Business
Experts Weekly: Microsegmentation, PMF experiments and personalized shopping
Growth marketing
(TechCrunch+) 3 experiments for early-stage founders seeking product-market fit: Elise King, director of Human Ventures’ entrepreneur-in-residence program and member of the firm’s investment team, spoke with founders and tells us about finding product-market fit.
Tackling touchpoints on your customer’s path to purchase: Returning contributor Jonathan Martinez shares his thoughts about using segmentation and retargeting to boost conversions:
There are myriad resources that can help you extract valuable insights and knowledge. One of my favorites is the Facebook Ad Library, which is a repository of all the platform’s ads that are currently live. This library not only provides you with competitor intel — it also has valuable intel about others in the same verticals or brands who are simply running a great performance marketing program. Another gold mine is an email repository called Really Good Emails.
(TechCrunch+) 11 ways to make personalized shopping more effective and profitable: E-commerce platforms should use every signal they can detect to triangulate shoppers along the customer journey, writes Vitaly Alexandrov, founder and CEO of Food Rocket.
Alexandrov takes us on a deep dive of the online shopping space, sharing marketing tactics and data insights that make mundane shopping experiences more memorable.
“There is no longer a question of whether or not you should offer personalized digital experiences. Anything less is a death knell to your brand’s long-term success.”
Software consulting
(TechCrunch+) How should nontechnical founders collaborate with software developers? As we mentioned in our last roundup, I interviewed the CEO of Wolfpack Digital, Georgina “Gina” Lupu Florian.

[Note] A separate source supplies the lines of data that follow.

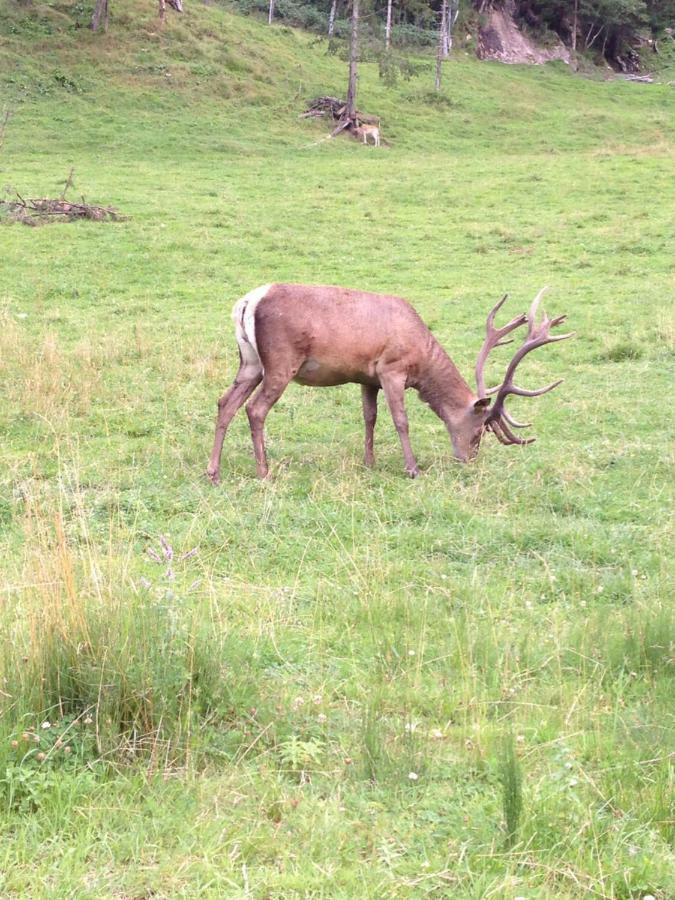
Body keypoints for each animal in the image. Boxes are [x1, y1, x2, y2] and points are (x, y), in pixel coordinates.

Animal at [205, 284, 572, 482]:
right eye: (480, 430)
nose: (469, 460)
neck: (420, 358)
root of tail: (247, 302)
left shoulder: (367, 377)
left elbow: (370, 417)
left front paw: (370, 463)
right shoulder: (392, 370)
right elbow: (400, 420)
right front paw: (412, 468)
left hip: (251, 362)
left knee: (225, 402)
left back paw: (214, 473)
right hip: (281, 361)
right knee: (255, 409)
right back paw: (264, 471)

Can you describe the intake process for new clients? How do you assess their requirements, and what information do you need before you can share timelines and budgets?
The intake process can vary a lot depending on the particularities of each project and collaboration. We typically assess the information provided by our clients and put together a proposal that we refine afterwards with the client as we discover more about the product along the way.
To get to a robust estimated project timeline and budget, we consider user stories, wireframes, and/or a requirements document as the perfect starting point. We can either collect them directly from our clients (if they have them ready after attending incubators, etc.), or we can help with putting them together and join a discovery phase, which typically takes from a few hours to a few days. From the moment we have enough information to prepare a proposal, it usually takes less than a week to deliver it.